**Given material:**
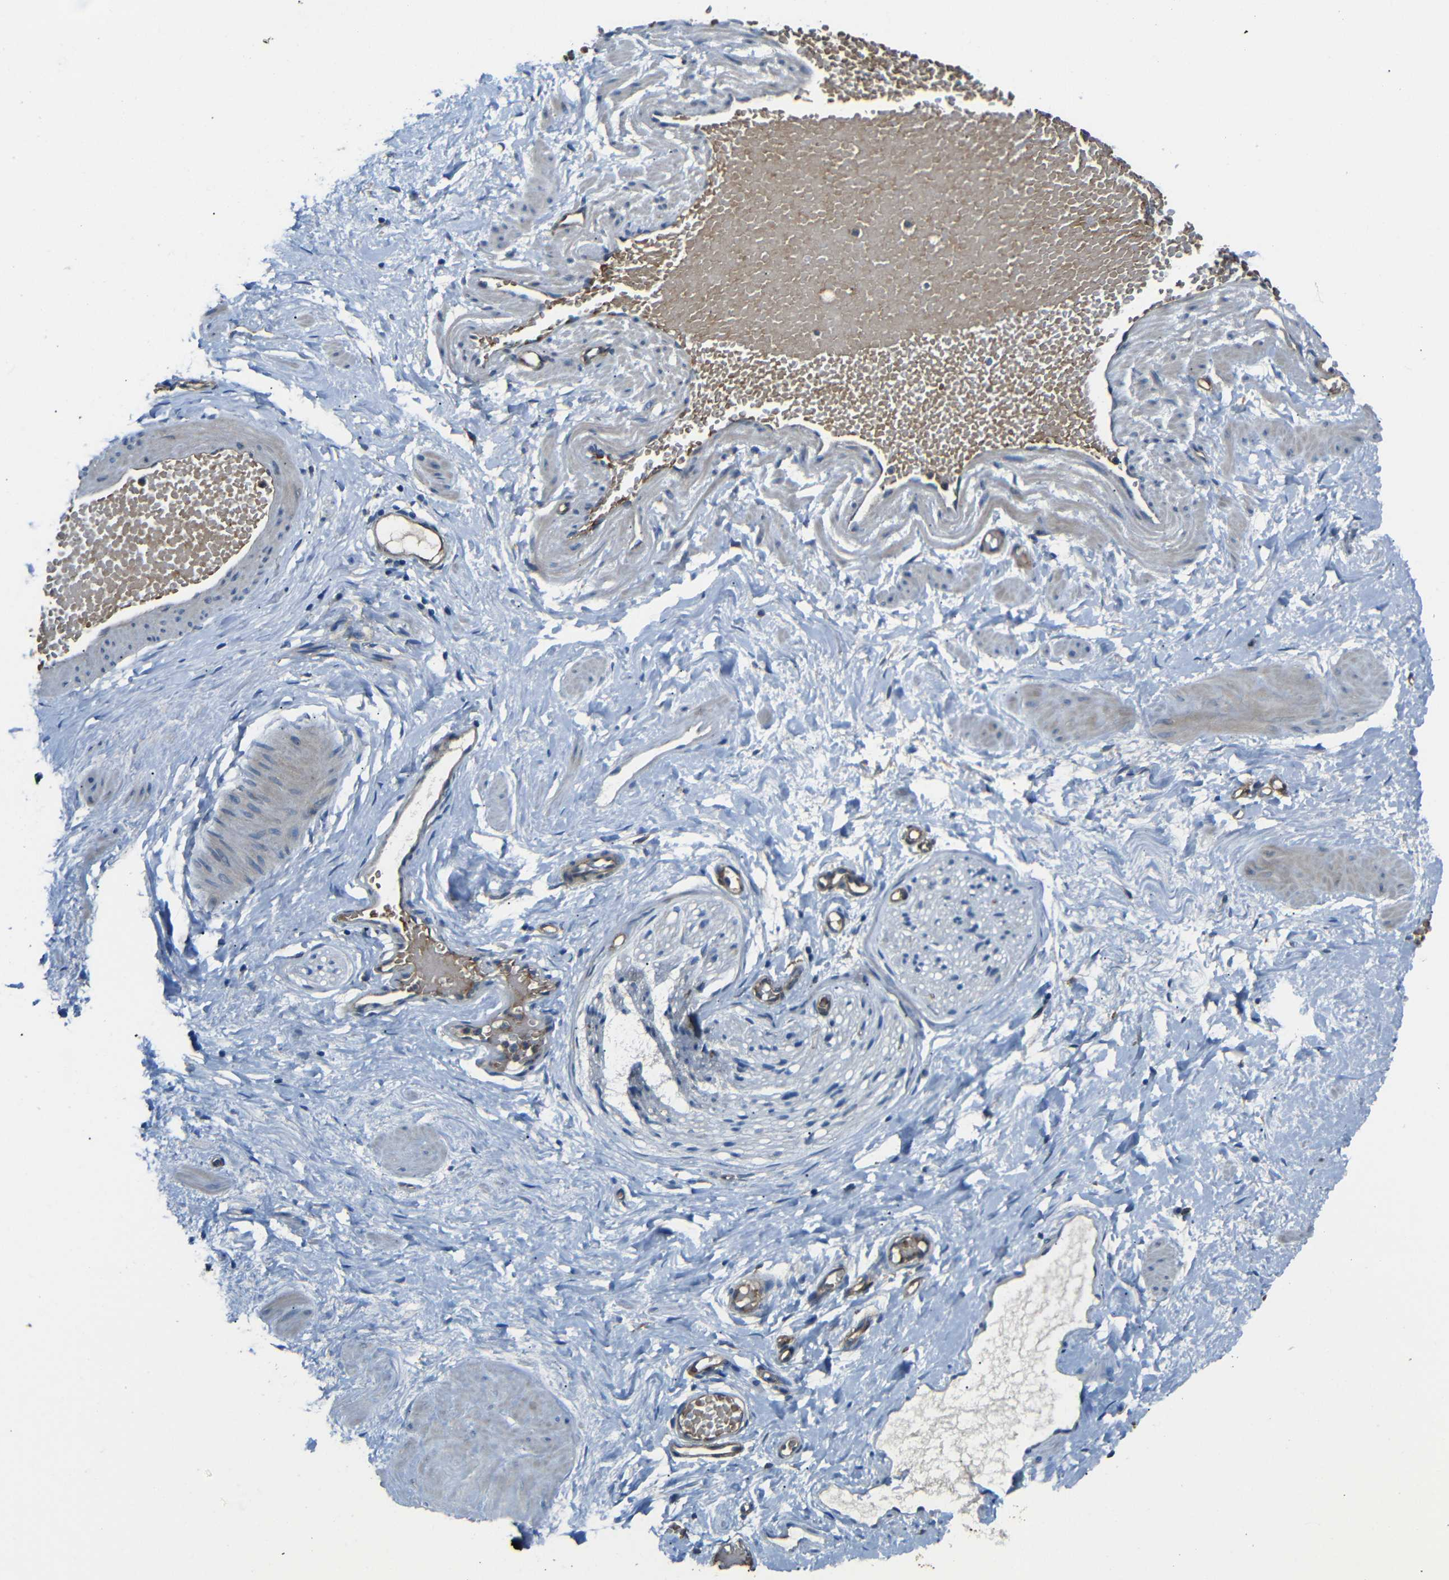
{"staining": {"intensity": "negative", "quantity": "none", "location": "none"}, "tissue": "adipose tissue", "cell_type": "Adipocytes", "image_type": "normal", "snomed": [{"axis": "morphology", "description": "Normal tissue, NOS"}, {"axis": "topography", "description": "Soft tissue"}, {"axis": "topography", "description": "Vascular tissue"}], "caption": "The image demonstrates no staining of adipocytes in normal adipose tissue.", "gene": "MYO1B", "patient": {"sex": "female", "age": 35}}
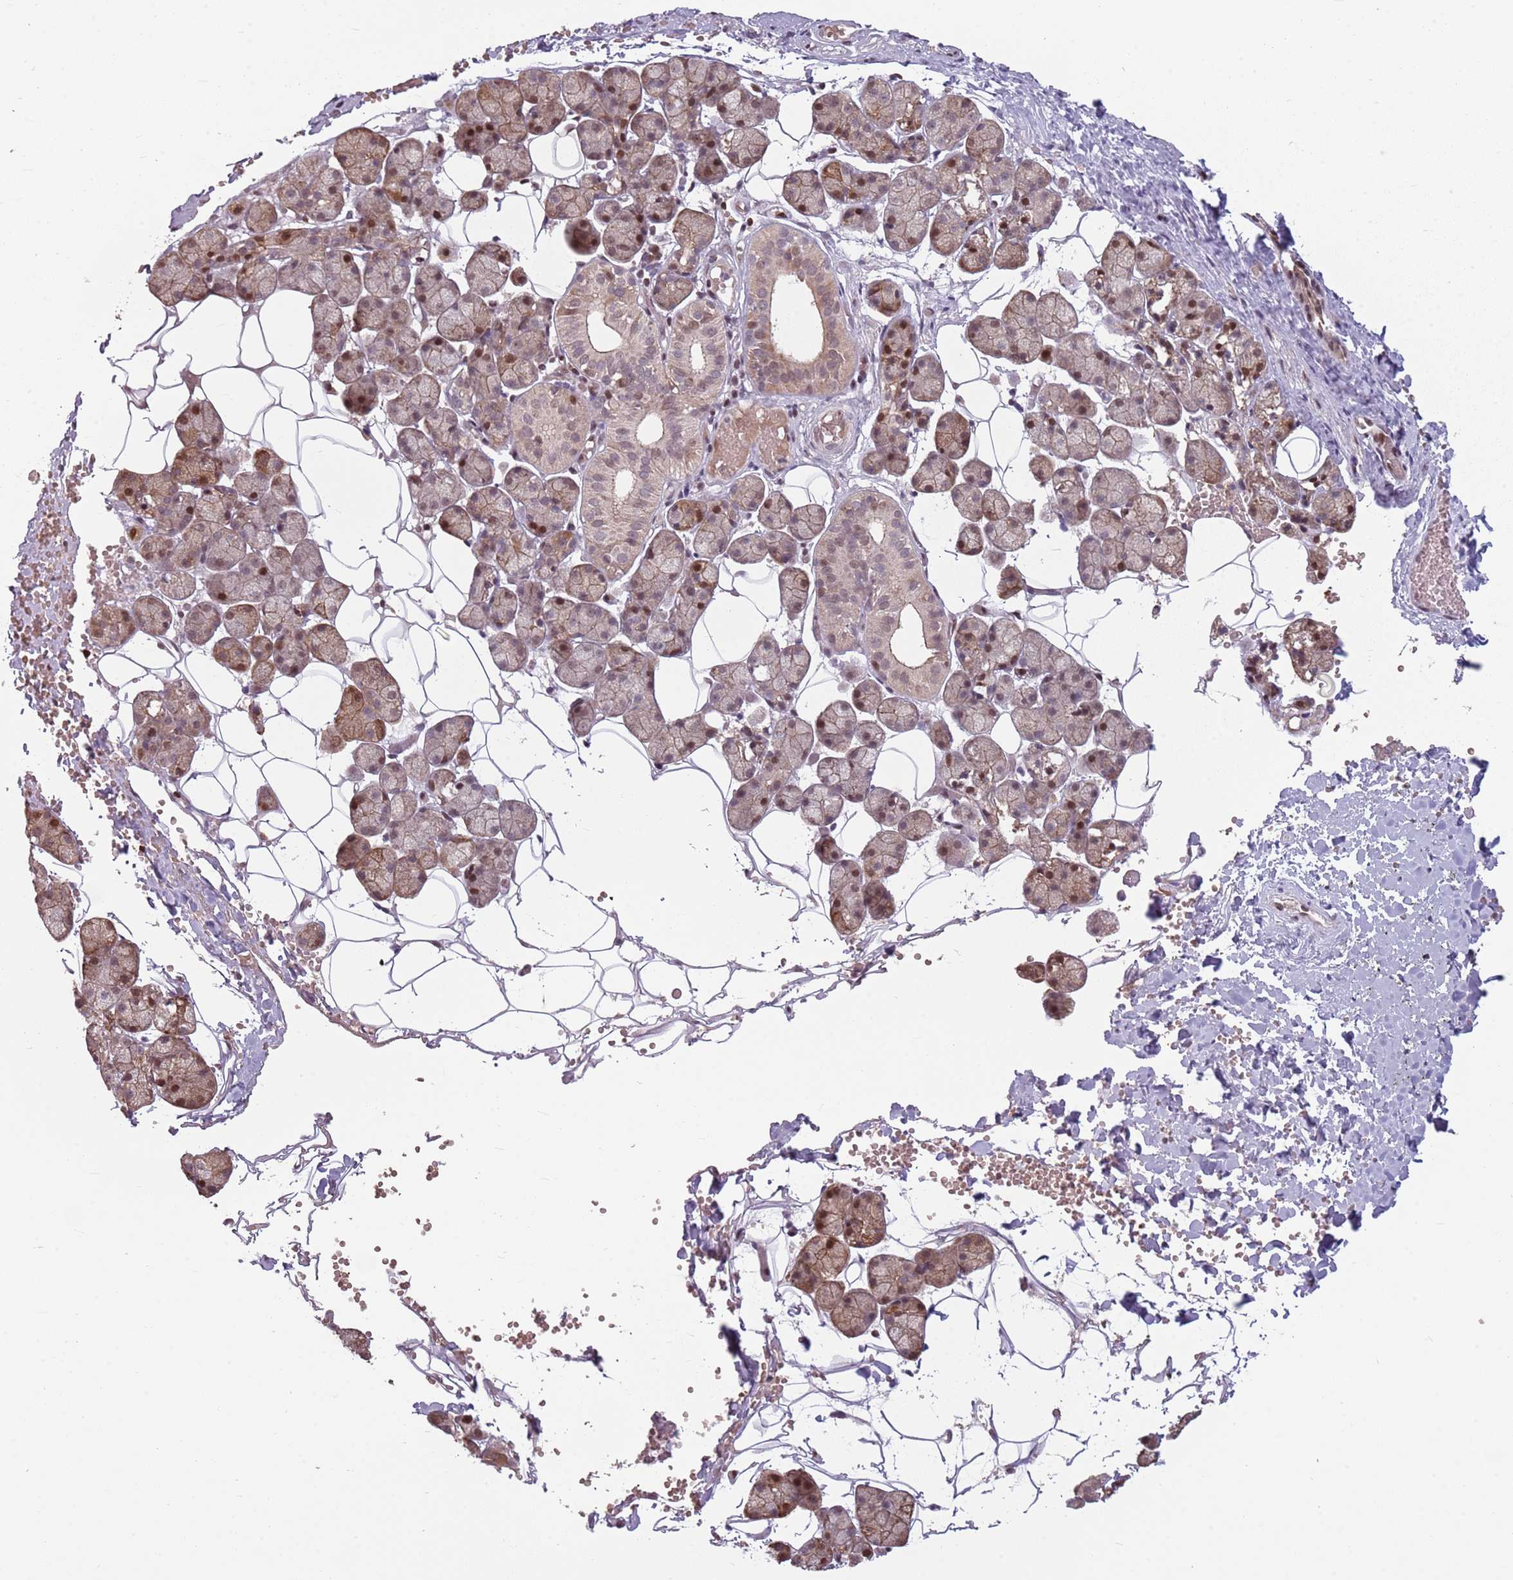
{"staining": {"intensity": "moderate", "quantity": ">75%", "location": "cytoplasmic/membranous,nuclear"}, "tissue": "salivary gland", "cell_type": "Glandular cells", "image_type": "normal", "snomed": [{"axis": "morphology", "description": "Normal tissue, NOS"}, {"axis": "topography", "description": "Salivary gland"}], "caption": "A micrograph of salivary gland stained for a protein exhibits moderate cytoplasmic/membranous,nuclear brown staining in glandular cells.", "gene": "ADGRG1", "patient": {"sex": "female", "age": 33}}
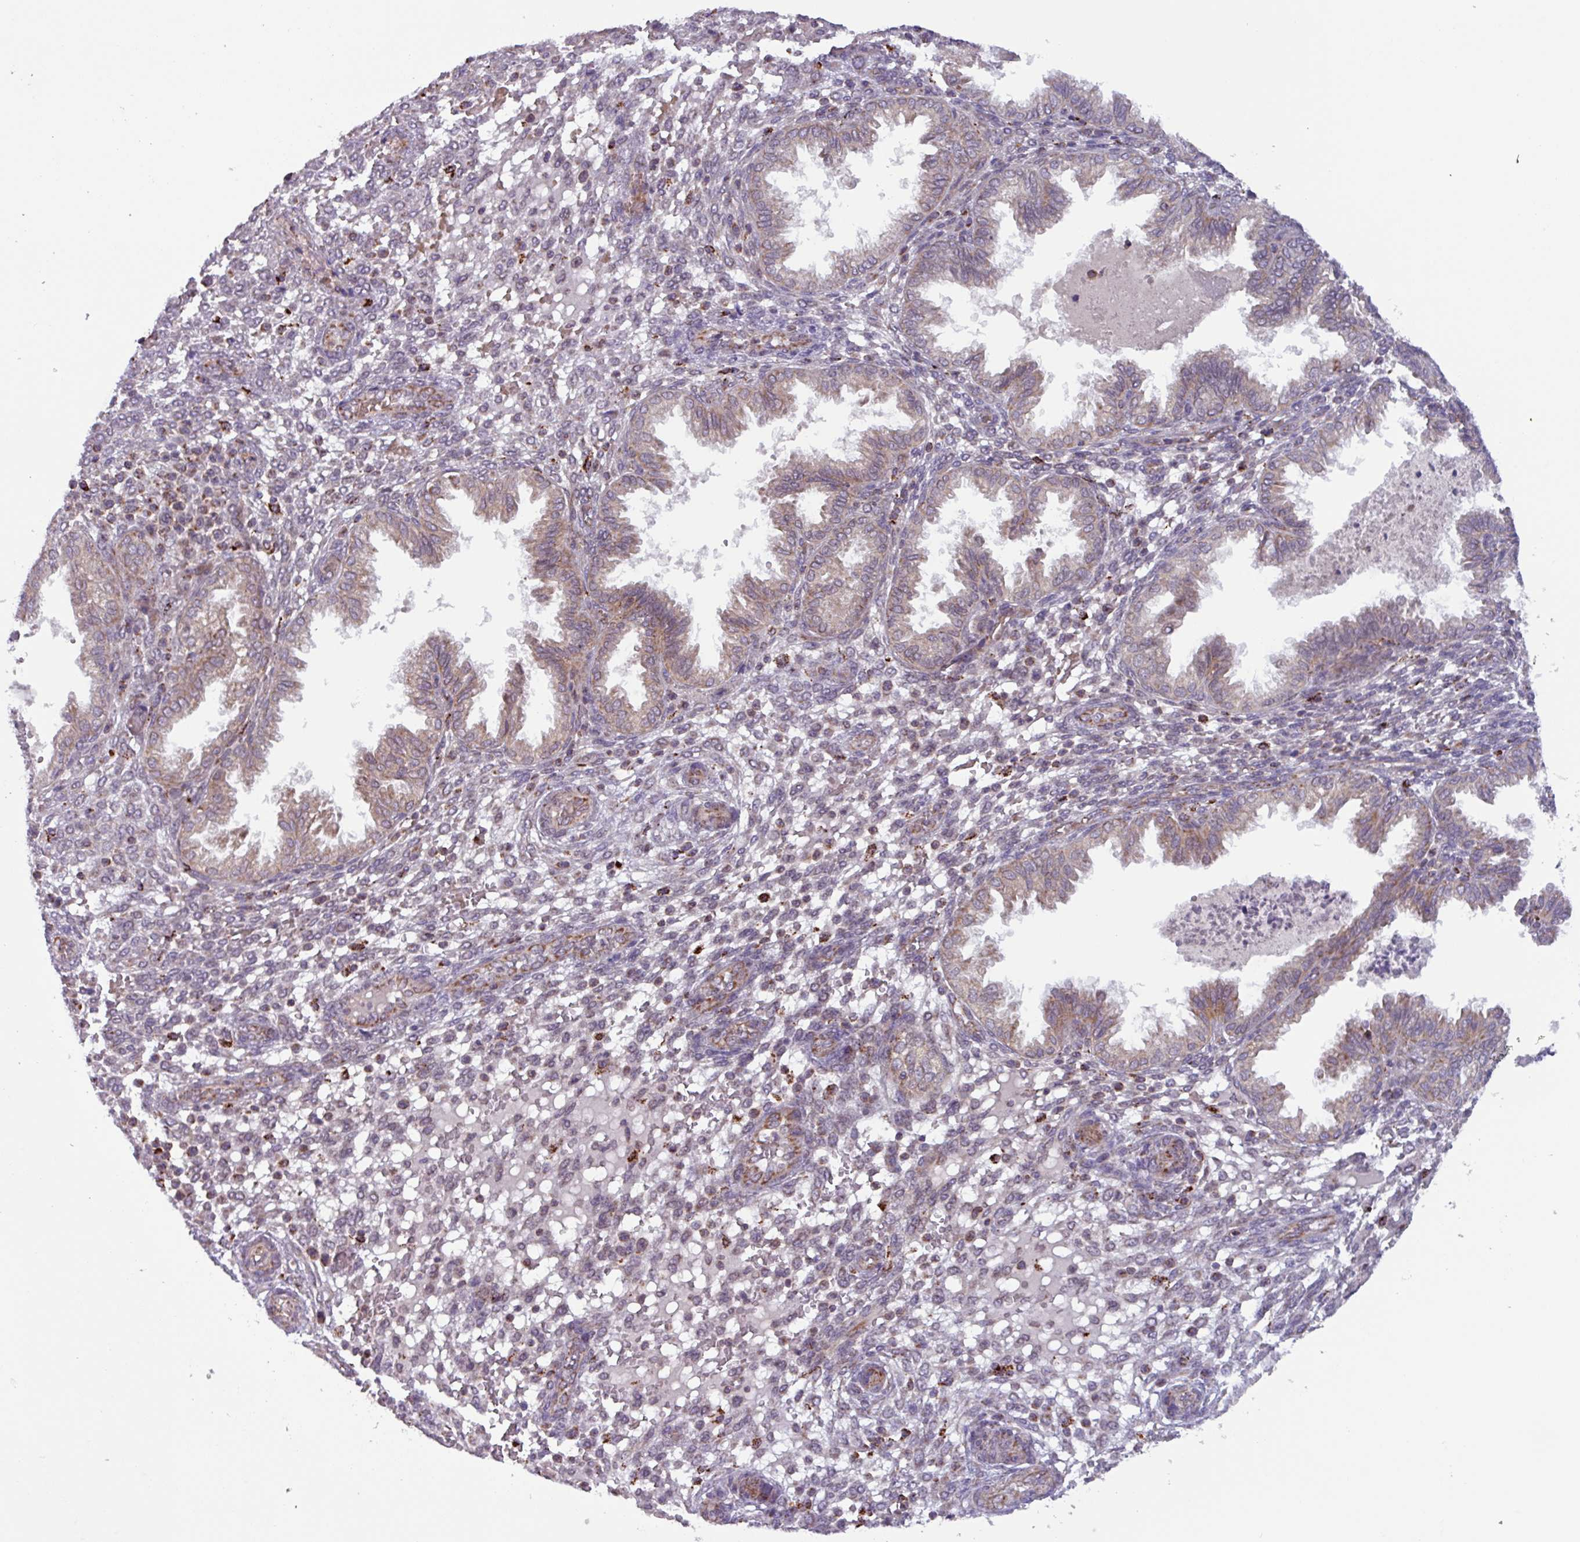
{"staining": {"intensity": "moderate", "quantity": "<25%", "location": "cytoplasmic/membranous"}, "tissue": "endometrium", "cell_type": "Cells in endometrial stroma", "image_type": "normal", "snomed": [{"axis": "morphology", "description": "Normal tissue, NOS"}, {"axis": "topography", "description": "Endometrium"}], "caption": "A low amount of moderate cytoplasmic/membranous positivity is present in approximately <25% of cells in endometrial stroma in unremarkable endometrium.", "gene": "AKIRIN1", "patient": {"sex": "female", "age": 33}}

**Task to complete:**
Write out the whole listing again, exactly, with no pictures.

**Result below:**
{"staining": {"intensity": "negative", "quantity": "none", "location": "none"}, "tissue": "adipose tissue", "cell_type": "Adipocytes", "image_type": "normal", "snomed": [{"axis": "morphology", "description": "Normal tissue, NOS"}, {"axis": "topography", "description": "Soft tissue"}, {"axis": "topography", "description": "Vascular tissue"}], "caption": "The image demonstrates no staining of adipocytes in normal adipose tissue.", "gene": "MYO1B", "patient": {"sex": "female", "age": 35}}
{"staining": {"intensity": "moderate", "quantity": ">75%", "location": "cytoplasmic/membranous,nuclear"}, "tissue": "salivary gland", "cell_type": "Glandular cells", "image_type": "normal", "snomed": [{"axis": "morphology", "description": "Normal tissue, NOS"}, {"axis": "topography", "description": "Salivary gland"}], "caption": "A micrograph of salivary gland stained for a protein exhibits moderate cytoplasmic/membranous,nuclear brown staining in glandular cells.", "gene": "ADGRG1", "patient": {"sex": "female", "age": 33}}
{"staining": {"intensity": "moderate", "quantity": "<25%", "location": "cytoplasmic/membranous"}, "tissue": "endometrium", "cell_type": "Cells in endometrial stroma", "image_type": "normal", "snomed": [{"axis": "morphology", "description": "Normal tissue, NOS"}, {"axis": "topography", "description": "Endometrium"}], "caption": "A low amount of moderate cytoplasmic/membranous positivity is present in approximately <25% of cells in endometrial stroma in unremarkable endometrium.", "gene": "AKIRIN1", "patient": {"sex": "female", "age": 33}}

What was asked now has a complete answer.